[cfe-dev] [LLVMdev] Unicode path handling on Windows

Nikola Smiljanic popizdeh at gmail.com
Mon Oct 3 12:19:32 PDT 2011


CharLowerW does the right thing. But I still need Windows.h to use it :)

On Mon, Oct 3, 2011 at 8:43 PM, Bryce Cogswell <bryceco at gmail.com> wrote:

> Locale-specific is not what we want, but I don't believe Windows exposes an
> alternative API that does what we want. (Does CharLower give a different
> answer than tolower?)
>
> However, looking over the FileManager code a little more I'm not even sure
> using the path is the best solution, it seems it would be better to use
> inode like the unix code does. Windows doesn't support inode (the s_ino
> field in stat), but it does have nFileIndexHigh/nFileIndexLow which are
> exposed via ::GetFileInformationByHandle and is basically the same thing.
> This would require refactoring FileSystemStatCache to use a new structure in
> place of stat that could be shared between Windows and Unix. This would be a
> lot of small changes but seems like it would be fairly straightforward.
>
>
> On Oct 3, 2011, at 9:21 AM, Nikola Smiljanic wrote:
>
> towlower doesn't seem to work with my test string in Cyrillic. This
> function does locale-specific conversion, is this what we want?
>
> Here's the whole thing, with all the calls to ::stat replaced with
> llvm::sys::fs::Stat.
>
> On Fri, Sep 30, 2011 at 8:04 PM, Bryce Cogswell <bryceco at gmail.com> wrote:
>
>> You can use _iswupper and _towlower instead of CharLowerBuffW. They don't
>> require windows.h and work with /Za.
>>
>> On Sep 30, 2011, at 12:24 AM, Nikola Smiljanic wrote:
>>
>> I tried to do the conversion to lowercase inside GetFullPath by adding an
>> additional bool parameter to this function. It's not perfect but seems much
>> better than repeating the whole UTF8 to UTF16 and UTF16 to UTF8 conversion
>> again. The problem I have is with access to CharLowerBuffW. I need Windows.h
>> for this function but when I try to include it I get a bunch of errors
>> because Language Extensions are disabled, /Za switch. Do I just enable them
>> and include Windows.h inside and #ifdef section?
>>
>> On Thu, Sep 29, 2011 at 7:57 AM, Bryce Cogswell <bryceco at gmail.com>wrote:
>>
>>> I agree they are broken on all platforms. However, FileManager.cpp
>>> already contains an #if WIN32 conditional around the code calling
>>> LowercaseString, so you can use MultiByteToWideChar and CharLowerBuffW
>>> directly there, and not call the LowercaseString function. I don't think
>>> there are any other places where LowercaseString is called with non-ascii
>>> data, so you can punt on fixing it for now.

RAW DATA
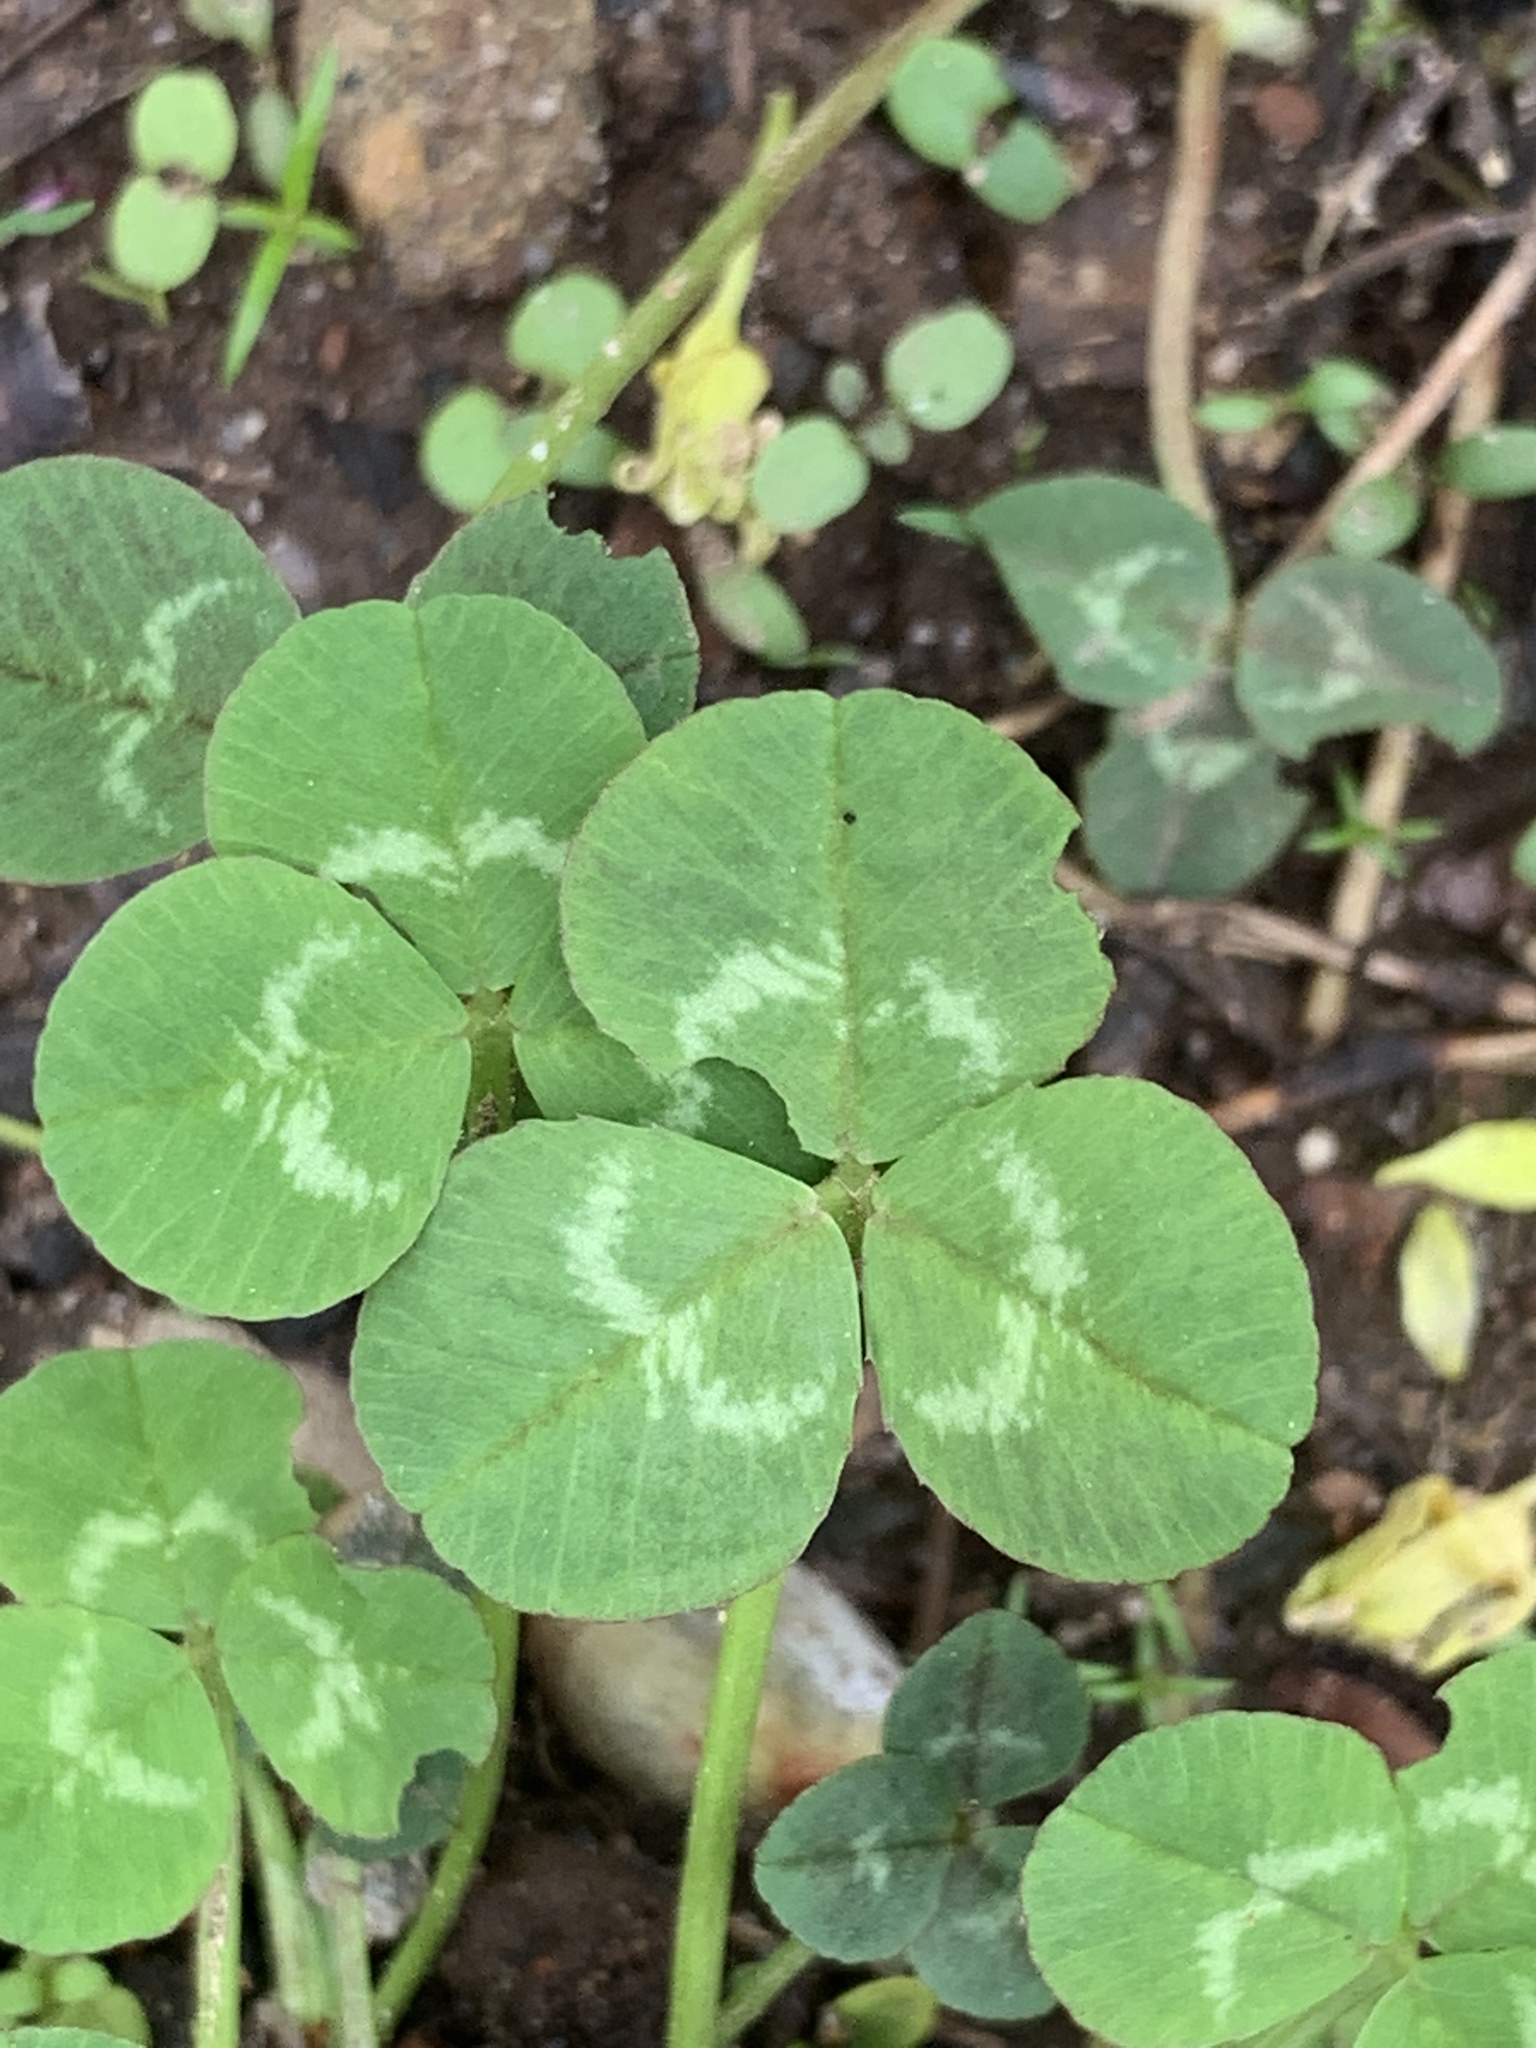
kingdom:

EXERCISE SET
#1 According to the Unicode path handling thread, which Windows fields are basically the same thing as the Unix inode, and which call exposes them?
#2 Extend the thread on Windows Unicode path handling, starting right after its last sentence.

ANSWERS GIVEN
#1 nFileIndexHigh and nFileIndexLow, exposed via ::GetFileInformationByHandle.

#2
>>>
>>> On Sep 28, 2011, at 10:11 PM, Nikola Smiljanic wrote:
>>>
>>> I have a problem with Lowercase and Uppercase functions. These are broken
>>> on all platforms, not only Window, so I can't just #ifdef and use CharLowerBuffW.
>>> I need a portable way to convert from UTF8 to UTF16. There is set of
>>> functions inside clang/Basic/ConvertUTF, but LLVM can't depend on this. What
>>> do I do?
>>>
>>> On Tue, Sep 27, 2011 at 5:09 AM, Bryce Cogswell <bryceco at yahoo.com>wrote:
>>>
>>>> I think the assert you have for _stat64i32 is fine. It is a constant
>>>> expression so should compile to nothing, and the chance of the definition
>>>> changing is pretty much zero.
>>>>
>>>> LowercaseString appears to be used by ASM printers where the output is
>>>> expected to be ASCII, and then some WIN32-conditioned code in
>>>> FileManager.cpp. I hate to say it but you'll probably need to convert the
>>>> UTF-8 paths to wide char, lower case it using CharLowerBuffW (since it needs
>>>> to match the casing rules used by NTFS), and then convert back to UTF-8.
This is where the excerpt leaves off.